Myanmar

Nay Pyi Taw: MICE Tour and White Elephants


CHIANG RAI, 18 SEPTEMBER 2018: Nay Pyi Taw, the political capital of Myanmar, attracts hordes of business travelers who have little choice.

They had to fly to Nay Pyi Taw, 300 kilometers from Yangon, for business meetings with government officials. From Yangon alone, about 10 flights a day land at the city’s ornate but largely deserted airport.

Remove this requirement and few travelers would want to use Nay Pyi Taw Airport as a gateway to Myanmar.

Nay Pyi TawThis can be seen in the flight listing at the airport. There are 53 flights per week to Yangon, 7 flights to Bangkok and only 2 flights to Kunming, China. But that’s only a small part of the problem.

Solving the Nay Pyi Taw puzzle is much more difficult. Faced with a flood of vacant three- and four-star hotel rooms and two equally desolate convention centers, transforming the city into a vibrant tourist destination has become a perpetual quest for tourism.

As the saying goes, the success of a hotel depends on three simple factors – location, location or location – why waste precious time thinking of commercial solutions to what is essentially a political artifact? These hotels are just in the wrong destination.

The wishful thinking that got Nay Pyi Taw to where it is today, and if there is no political miracle to fill these vacant hotel rooms, it may well be; delusional.

But that hasn’t stopped people from trying, and last week, the political capital held a workshop to ponder a decade-old question: What is Nay Pyi Taw’s place in tourism?

The tourism industry is keen to find a solution for the vacant hotels in Nay Pyi Taw, but they may forget to consider the consumer point of view. Instead, tourism leaders concoct plans that are ultimately irrelevant. Travel consumers don’t buy it.

So it’s no surprise that workshop leaders see political capital as a major event destination. They call it “MICE” (Meetings, Incentives, Congress and Exhibition), a catchphrase that is now being spread as Nay Pyi Taw’s quick fix.

Nay Pyi Taw’s roughly 8,000 hotel rooms sit on disused four-lane boulevards, the result of developers’ wishful thinking. If they build a hotel in Nay Pyi Taw, the government will support their application for a commercially viable property elsewhere, or so they think.

If someone asks me to go the extra mile to hit sales targets and win bonus holiday prizes (Nay Pyi Taw holidays), I’ll ask my boss what the second prize destination is. This is the fate of political capital. How many people would choose to visit Canberra rather than stay in Sydney or Melbourne?

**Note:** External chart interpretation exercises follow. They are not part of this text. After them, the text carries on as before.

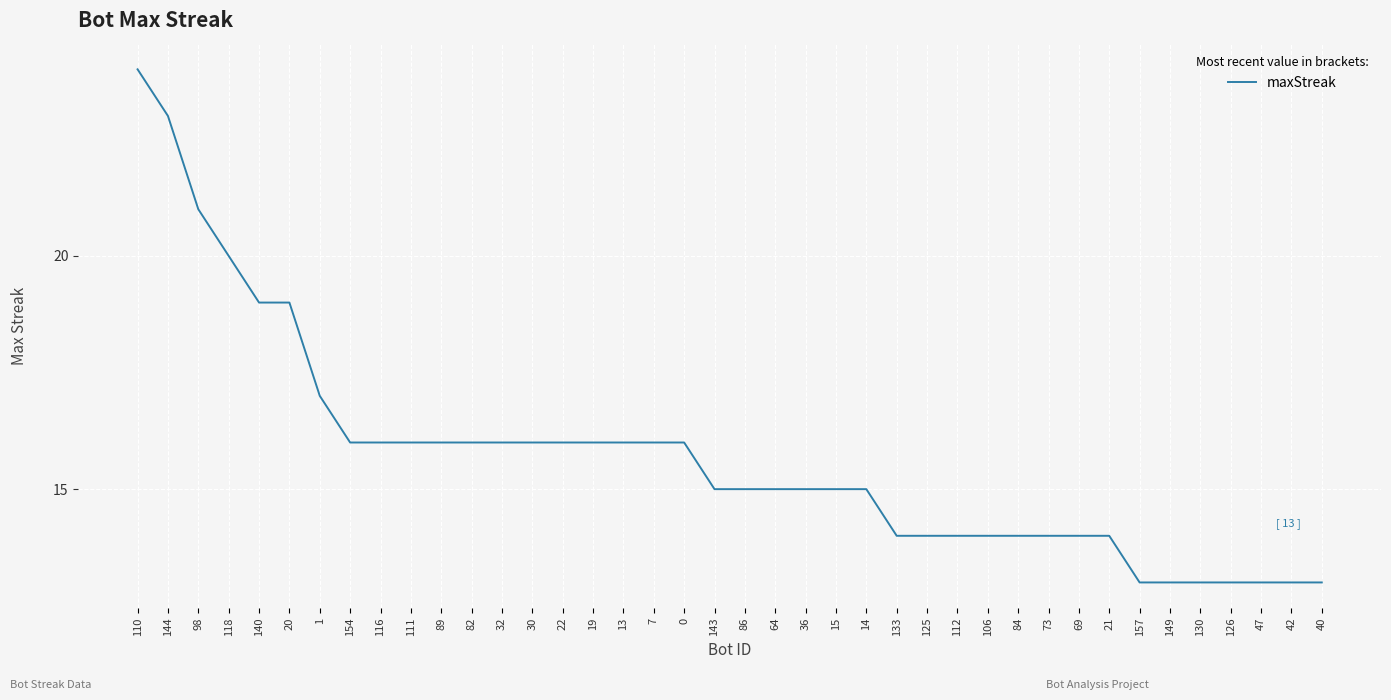

What is the smallest value displayed?

13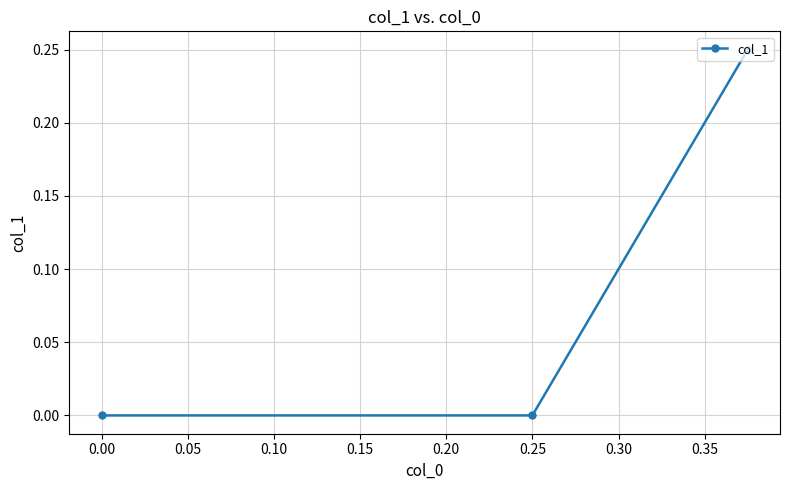

The chart shows a value of 0.0 at 0.25. True or false?

True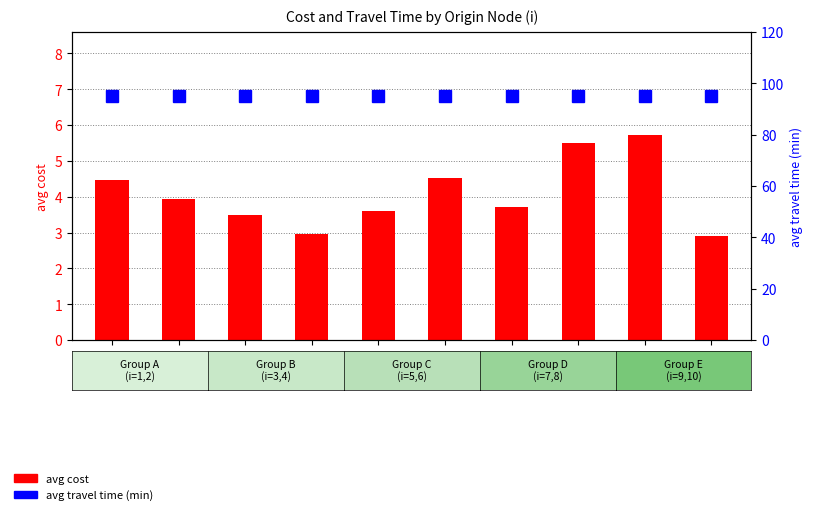

What is the difference between the avg cost values at 4 and 2?

1.0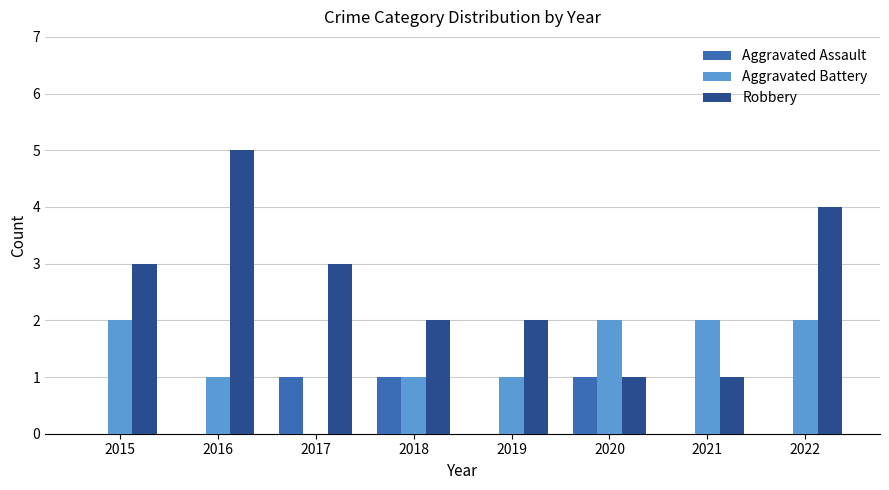

How many distinct data groups are displayed?

3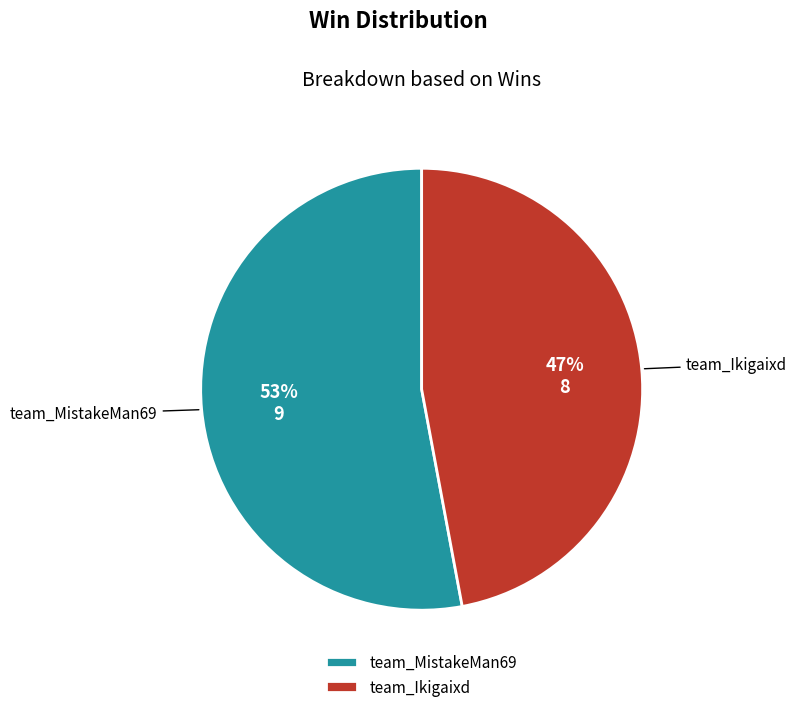

How many slices are in this pie chart?

2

But these practicalities don’t stop the Burmese tourism industry from guessing they can conjure a rabbit out of a hat, hey Nay Pyi is a must visit for every corporate sales exec looking to win a seat at full cost, cool purpose Local paid incentive activities.

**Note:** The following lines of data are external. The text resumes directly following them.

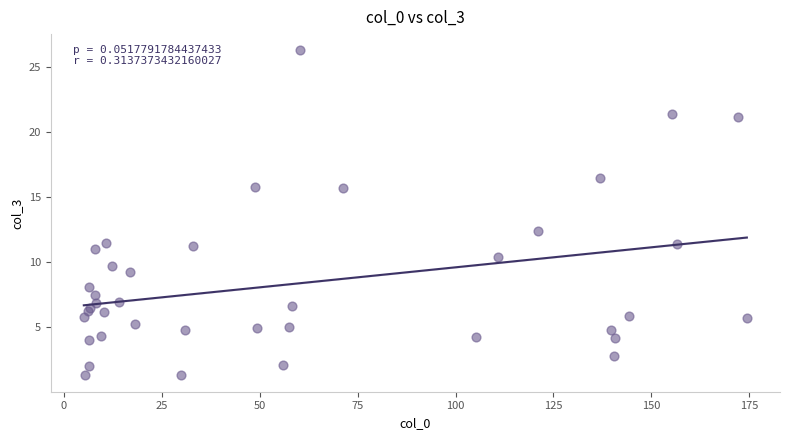

What Y value in the scatter plot is closest to 13?

12.4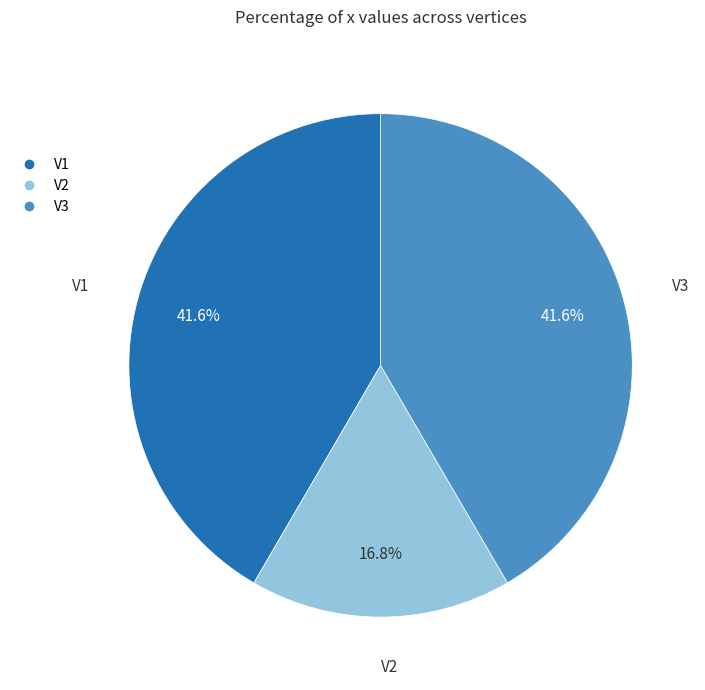

True or false: V3 accounts for 33% of the total.

False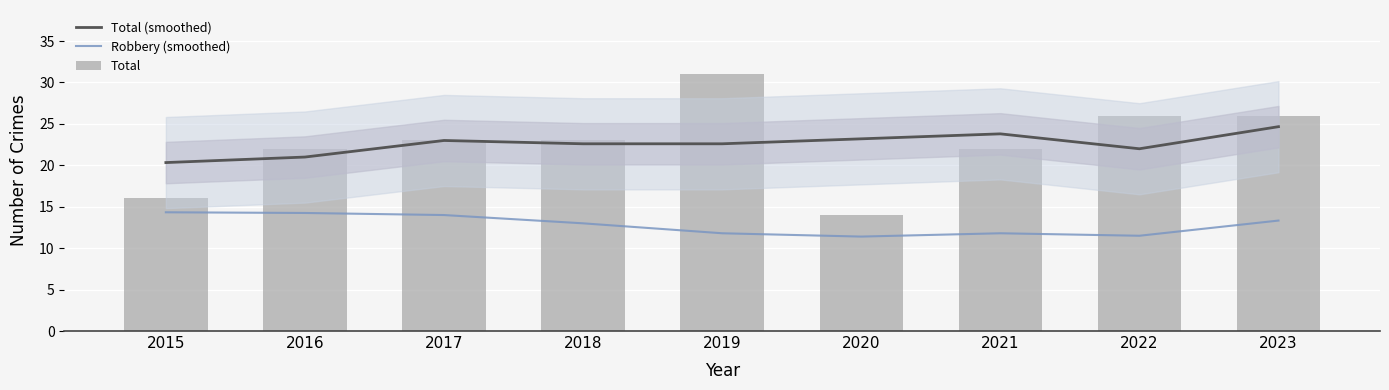

What are all the series names shown in the legend?

Total (smoothed), Robbery (smoothed), Total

According to the Myanmar Times, the conversation turned to Chinese tourists and a Chinese airline offering to charter flights to transport 1 million Chinese tourists to Nay Pyi Taw.

Enter the total into a mobile phone calculator and see where the Chinese airline arithmetic takes us. Typically, charter airlines flying within Asia deploy the popular A320, which seats about 200 passengers with limited legroom. If the airline offered daily charter flights to Nay Pyi Taw, the Chinese carrier could carry up to 73,000 passengers over a period of more than a year. So who conjured up a million? They should definitely win a week off from Nay Pyi Taw to let their creative imagination run wild.

But when you’re talking about a trip to a political capital at a high-level seminar, a million sounds better. For the record, Nay Pyi Taw does have a few tourist attractions, one of which is the elephant enclosure, where three majestic “white elephants” live in the shade. That says it all.